As noted above, the final regulations expand the circumstances in which the IRS can target a third-party payor for payroll tax liability.  This may impact certain PEOs and their clients.  Currently, PEOs can knowingly assume liability for payroll taxes by submitting, along with the client, Form 2678 to the IRS.  Under the final regulations, a payor can now be liable even without submitting Form 2678, if it has entered into a “service agreement” with an employer to handle payroll tax obligations.  Specifically, under the regulations, the “service agreement” at issue is one in which “the payor: (A) asserts it is the employer (or co-employer) of the individual(s) performing services for the client; (B) pays wages or compensation to the individual(s) for services the individual(s) perform for the client; and (C) assumes responsibility to collect, report, and pay, or assumes liability for, any taxes... with respect to the wages or compensation paid by the payor to the individual(s) performing services for the client.”  This is typical for most PEO arrangements. Significantly, such a service agreement does not need to be in writing, and an oral agreement meeting the above elements will have the same effect.  Furthermore, the payor may implicitly assert that is the employer under (A) by undertaking certain acts on behalf of the client, such as recruiting and hiring employees on the client’s behalf or filing employment tax returns using the payor’s EIN for individuals performing services for the client.

Conclusion

In many respects, the final regulations are straightforward.  They essentially apply a substance over form test by saying to PEOs:  “If you’re responsible for payroll taxes... well, then... you’re responsible for payroll taxes.”
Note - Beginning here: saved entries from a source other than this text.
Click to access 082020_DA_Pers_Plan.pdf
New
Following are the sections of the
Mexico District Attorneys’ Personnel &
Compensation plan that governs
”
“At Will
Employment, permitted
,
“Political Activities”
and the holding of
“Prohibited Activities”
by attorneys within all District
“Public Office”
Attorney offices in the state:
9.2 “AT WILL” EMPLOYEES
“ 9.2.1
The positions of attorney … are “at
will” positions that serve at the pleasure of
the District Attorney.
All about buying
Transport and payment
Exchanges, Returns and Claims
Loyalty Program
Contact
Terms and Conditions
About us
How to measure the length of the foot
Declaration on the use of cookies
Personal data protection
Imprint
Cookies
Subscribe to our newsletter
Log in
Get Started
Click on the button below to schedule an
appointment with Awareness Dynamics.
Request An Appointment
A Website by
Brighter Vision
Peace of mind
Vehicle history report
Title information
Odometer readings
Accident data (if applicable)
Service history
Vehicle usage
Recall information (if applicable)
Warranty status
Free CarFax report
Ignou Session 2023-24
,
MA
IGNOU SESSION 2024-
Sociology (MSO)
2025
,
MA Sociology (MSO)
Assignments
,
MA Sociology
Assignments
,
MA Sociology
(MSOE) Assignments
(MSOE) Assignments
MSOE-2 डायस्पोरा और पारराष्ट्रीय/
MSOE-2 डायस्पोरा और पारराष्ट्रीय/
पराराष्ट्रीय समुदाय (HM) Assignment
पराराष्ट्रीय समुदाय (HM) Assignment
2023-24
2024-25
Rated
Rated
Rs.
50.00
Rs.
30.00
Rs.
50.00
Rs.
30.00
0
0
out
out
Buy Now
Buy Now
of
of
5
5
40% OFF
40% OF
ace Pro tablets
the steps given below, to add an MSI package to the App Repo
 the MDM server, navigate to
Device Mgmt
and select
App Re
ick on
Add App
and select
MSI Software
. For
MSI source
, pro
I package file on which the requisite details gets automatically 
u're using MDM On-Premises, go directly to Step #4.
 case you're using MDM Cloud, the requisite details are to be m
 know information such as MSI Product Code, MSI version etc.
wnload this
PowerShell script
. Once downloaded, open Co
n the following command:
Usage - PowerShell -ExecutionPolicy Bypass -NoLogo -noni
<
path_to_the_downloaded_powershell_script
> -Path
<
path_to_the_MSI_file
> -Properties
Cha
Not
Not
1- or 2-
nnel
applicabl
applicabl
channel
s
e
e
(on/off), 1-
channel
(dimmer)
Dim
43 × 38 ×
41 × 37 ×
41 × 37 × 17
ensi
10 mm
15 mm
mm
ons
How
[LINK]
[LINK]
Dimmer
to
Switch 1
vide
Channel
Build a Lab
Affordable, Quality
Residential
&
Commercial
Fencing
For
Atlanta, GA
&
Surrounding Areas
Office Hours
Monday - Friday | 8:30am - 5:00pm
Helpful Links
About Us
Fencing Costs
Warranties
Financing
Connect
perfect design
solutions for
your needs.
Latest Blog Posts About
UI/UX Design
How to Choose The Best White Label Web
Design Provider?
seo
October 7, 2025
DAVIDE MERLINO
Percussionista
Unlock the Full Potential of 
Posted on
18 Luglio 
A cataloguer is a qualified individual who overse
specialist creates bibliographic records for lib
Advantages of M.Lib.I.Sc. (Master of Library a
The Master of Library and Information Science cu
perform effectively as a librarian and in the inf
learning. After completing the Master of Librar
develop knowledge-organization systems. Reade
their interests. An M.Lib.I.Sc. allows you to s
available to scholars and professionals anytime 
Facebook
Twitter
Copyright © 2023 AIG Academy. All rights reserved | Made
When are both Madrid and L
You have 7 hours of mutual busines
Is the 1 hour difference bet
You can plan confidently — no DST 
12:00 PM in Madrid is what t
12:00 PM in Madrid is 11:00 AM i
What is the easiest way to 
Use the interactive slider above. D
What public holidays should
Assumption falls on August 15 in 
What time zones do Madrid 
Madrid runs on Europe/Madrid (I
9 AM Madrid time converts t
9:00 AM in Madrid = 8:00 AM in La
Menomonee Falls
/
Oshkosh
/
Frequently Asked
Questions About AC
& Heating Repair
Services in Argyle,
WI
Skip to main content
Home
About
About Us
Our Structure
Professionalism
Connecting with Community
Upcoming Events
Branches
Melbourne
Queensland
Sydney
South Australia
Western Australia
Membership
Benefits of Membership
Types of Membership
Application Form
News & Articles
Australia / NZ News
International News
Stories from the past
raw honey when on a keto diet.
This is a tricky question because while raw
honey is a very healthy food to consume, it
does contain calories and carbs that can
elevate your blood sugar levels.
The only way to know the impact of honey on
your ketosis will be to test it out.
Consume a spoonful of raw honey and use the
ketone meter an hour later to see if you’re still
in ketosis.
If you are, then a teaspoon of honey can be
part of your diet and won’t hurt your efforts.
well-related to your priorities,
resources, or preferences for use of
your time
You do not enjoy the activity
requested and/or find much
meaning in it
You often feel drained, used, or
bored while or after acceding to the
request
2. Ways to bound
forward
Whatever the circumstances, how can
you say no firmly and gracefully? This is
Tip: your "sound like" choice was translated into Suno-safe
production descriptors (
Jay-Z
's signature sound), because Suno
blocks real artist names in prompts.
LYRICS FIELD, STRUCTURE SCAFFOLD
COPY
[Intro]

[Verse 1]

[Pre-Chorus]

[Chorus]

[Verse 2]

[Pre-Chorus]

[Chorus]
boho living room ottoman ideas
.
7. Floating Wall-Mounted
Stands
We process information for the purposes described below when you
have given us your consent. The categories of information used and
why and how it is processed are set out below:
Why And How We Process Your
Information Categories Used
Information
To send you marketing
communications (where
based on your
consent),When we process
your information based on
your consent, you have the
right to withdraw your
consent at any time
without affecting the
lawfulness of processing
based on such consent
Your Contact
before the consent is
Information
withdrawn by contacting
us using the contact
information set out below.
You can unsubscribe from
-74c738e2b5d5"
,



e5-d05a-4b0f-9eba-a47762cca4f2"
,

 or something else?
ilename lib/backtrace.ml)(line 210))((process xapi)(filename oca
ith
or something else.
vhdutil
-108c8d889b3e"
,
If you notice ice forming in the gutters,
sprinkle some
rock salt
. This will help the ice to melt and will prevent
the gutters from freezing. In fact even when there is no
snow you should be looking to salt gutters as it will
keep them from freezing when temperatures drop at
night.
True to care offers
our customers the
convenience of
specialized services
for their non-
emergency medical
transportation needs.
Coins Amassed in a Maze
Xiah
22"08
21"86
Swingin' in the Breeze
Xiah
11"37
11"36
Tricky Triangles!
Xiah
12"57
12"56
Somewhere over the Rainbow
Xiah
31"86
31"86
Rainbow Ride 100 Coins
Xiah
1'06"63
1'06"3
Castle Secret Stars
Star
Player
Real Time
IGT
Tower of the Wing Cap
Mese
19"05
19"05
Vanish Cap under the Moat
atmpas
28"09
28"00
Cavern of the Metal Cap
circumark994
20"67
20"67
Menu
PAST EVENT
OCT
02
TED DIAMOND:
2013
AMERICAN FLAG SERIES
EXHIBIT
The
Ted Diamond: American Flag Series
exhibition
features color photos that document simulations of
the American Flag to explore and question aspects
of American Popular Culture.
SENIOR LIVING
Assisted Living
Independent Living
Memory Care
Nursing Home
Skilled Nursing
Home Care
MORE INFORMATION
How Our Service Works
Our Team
Importantly, these rules do not take the employer-client completely off the hook.  When an employer hires a PEO, it remains liable for the payment of payroll taxes, regardless of whether the PEO and client execute Form 2678 to formally appoint the PEO as agent, or the PEO’s liability is by agreement under the regulations.  Certainly, many PEOs, either in their standard contract or by virtue of negotiation with a client, will include a provision that requires the PEO to indemnify the client in the event of payroll tax liability attributable to the PEO’s failure to collect or remit taxes.  It appears that the final regulations nevertheless provide a benefit to clients in such situations inasmuch as the IRS will now have authority to pursue the PEO directly in circumstances in which it may have otherwise pursued only the employer-client.  While it appears that the final regulations effectively cause the PEO and its client to be jointly and severally liable for the payroll tax obligations, the client is in a much better position by having the IRS pursue the PEO directly.  The final regulations are effective for wages or compensation paid by a payor in quarters beginning on or after March 31, 2014.




The information contained herein is not intended as and should not be construed as legal advice.  Please consult with legal counsel before taking any action based on this information.